Catron County's wolf killing ordinance is unlawful and would further set back wolf recovery

Las Cruces - Catron County threw down the gauntlet last month with an ordinance the officials said allows a county agent to kill endangered Mexican gray wolves, and environmental groups responded Monday.

Four environmental organizations sent Catron County a formal notice of their intent to sue in federal court under the Endangered Species Act to prevent the ordinance from being carried out.

"Catron County's ordinance is unlawful and would further set back wolf recovery," said Melissa Hailey, staff attorney for WildEarth Guardians.
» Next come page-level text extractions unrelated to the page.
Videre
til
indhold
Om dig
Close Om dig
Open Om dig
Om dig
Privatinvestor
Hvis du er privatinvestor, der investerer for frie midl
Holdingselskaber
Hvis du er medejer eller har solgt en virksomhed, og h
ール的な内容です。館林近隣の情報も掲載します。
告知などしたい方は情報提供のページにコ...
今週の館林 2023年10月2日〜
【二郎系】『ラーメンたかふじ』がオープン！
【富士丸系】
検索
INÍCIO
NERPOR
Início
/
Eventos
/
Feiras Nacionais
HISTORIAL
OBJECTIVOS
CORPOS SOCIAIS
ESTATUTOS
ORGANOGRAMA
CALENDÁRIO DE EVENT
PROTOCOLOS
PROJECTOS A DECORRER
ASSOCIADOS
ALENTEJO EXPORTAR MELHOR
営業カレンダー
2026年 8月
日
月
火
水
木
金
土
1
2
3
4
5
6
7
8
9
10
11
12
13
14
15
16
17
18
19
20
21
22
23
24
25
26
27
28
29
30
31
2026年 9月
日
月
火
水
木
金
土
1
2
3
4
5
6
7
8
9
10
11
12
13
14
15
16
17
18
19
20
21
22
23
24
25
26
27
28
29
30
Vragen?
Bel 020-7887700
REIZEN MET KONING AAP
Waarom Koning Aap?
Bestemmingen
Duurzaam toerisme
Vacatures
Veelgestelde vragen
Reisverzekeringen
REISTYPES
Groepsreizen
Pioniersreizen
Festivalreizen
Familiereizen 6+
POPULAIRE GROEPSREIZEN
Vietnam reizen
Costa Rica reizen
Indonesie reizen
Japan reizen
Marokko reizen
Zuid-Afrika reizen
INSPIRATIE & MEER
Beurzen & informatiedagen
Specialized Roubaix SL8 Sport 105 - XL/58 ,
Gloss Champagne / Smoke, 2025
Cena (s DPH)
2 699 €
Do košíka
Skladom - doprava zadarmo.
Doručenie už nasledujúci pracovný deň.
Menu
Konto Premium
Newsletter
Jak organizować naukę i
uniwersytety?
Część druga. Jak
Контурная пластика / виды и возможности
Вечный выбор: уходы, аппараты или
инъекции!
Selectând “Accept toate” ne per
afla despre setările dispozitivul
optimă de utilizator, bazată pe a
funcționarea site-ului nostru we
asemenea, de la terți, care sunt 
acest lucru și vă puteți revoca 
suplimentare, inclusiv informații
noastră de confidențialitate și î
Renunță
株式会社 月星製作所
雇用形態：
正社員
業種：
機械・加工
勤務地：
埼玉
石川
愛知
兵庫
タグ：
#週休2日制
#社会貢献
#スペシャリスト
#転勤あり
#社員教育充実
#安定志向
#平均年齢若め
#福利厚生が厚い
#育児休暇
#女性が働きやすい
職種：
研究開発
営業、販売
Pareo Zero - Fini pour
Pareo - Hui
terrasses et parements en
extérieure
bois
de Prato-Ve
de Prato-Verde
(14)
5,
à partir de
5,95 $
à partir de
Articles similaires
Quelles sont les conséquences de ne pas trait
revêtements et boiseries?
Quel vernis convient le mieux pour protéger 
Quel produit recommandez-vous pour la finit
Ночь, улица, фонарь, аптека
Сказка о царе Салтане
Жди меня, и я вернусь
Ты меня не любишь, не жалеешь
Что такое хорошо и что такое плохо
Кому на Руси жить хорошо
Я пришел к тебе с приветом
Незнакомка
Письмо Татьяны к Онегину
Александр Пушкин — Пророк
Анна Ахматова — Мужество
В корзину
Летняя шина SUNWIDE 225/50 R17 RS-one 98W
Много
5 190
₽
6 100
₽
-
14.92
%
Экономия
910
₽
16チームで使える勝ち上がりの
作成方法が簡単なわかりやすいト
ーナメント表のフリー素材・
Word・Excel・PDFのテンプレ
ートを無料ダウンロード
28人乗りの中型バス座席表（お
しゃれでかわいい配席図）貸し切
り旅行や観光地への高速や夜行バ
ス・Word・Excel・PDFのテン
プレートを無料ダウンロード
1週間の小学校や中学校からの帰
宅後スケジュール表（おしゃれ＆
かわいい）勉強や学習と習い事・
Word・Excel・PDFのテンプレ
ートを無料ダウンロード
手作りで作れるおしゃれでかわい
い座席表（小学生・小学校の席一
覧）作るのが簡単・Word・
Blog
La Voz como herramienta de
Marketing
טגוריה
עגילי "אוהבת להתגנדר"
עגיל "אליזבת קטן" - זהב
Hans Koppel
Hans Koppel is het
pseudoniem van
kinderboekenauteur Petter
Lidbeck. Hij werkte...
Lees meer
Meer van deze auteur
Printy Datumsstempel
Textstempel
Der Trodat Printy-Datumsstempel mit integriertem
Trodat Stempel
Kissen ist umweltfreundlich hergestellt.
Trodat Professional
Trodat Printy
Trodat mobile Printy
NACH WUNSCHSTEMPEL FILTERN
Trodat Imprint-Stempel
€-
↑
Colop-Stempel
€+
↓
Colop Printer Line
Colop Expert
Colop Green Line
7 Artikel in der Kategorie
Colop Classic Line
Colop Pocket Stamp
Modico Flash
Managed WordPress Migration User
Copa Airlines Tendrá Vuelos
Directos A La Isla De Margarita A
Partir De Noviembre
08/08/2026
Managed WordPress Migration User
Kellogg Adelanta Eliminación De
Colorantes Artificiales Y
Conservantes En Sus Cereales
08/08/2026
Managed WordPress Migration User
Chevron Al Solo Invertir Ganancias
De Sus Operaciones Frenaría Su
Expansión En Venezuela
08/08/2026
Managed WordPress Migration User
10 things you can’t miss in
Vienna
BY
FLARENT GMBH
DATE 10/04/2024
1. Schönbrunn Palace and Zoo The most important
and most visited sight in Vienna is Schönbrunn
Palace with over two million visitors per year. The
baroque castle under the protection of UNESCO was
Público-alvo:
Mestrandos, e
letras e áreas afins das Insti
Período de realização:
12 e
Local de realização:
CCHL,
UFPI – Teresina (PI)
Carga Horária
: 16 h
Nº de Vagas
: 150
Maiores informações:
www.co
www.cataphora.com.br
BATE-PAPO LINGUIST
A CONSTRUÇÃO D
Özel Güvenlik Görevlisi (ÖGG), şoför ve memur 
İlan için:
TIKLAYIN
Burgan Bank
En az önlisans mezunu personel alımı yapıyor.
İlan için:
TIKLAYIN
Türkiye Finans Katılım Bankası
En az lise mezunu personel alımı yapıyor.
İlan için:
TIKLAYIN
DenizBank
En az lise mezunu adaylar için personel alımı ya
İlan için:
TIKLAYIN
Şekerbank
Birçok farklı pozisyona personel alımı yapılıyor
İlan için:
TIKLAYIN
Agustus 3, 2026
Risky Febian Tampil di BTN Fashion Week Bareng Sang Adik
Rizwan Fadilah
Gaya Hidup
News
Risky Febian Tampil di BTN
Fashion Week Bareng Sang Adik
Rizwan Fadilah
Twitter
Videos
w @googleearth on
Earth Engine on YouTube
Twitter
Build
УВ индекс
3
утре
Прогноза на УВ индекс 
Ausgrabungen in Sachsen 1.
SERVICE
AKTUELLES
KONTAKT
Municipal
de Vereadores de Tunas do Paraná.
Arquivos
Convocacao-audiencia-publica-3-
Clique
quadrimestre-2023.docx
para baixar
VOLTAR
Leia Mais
Only federal authorities and their designated partners have authority to manage the endangered wolf population, Hailey said.

Joining the WildEarth Guardians in sending the notice to Catron County were the Center for Biological Diversity, the Rewilding Institute and Boulder, Colo.-based Sinapu.

Catron County commissioners in February passed an ordinance that allows a designated county agent to trap or kill wolves considered accustomed to human beings "whether or not they have threatened persons."

Commissioners said they adopted the ordinance because of a growing number of encounters between wolves and humans, rising public anxiety and frustration with federal management of the endangered wolf population.

Mexican gray wolves were reintroduced to federal lands in a recovery area spanning southeast Arizona and southwest New Mexico starting in 1998. Today, about 58 gray wolves are roaming the recovery area.

Catron County attorney Ron Shortes did not respond Monday to a request for comment to the challenge to the county ordinance. County Commission Chairman Ed Wehrheim could not be reached for comment.

County officials sent the U.S. Fish and Wildlife Service a letter March 7 saying they hoped to work with the agency, through the county ordinance, to remove wolves accustomed to humans. The agency was formulating a response, said John Morgart, director of the wolf recovery program.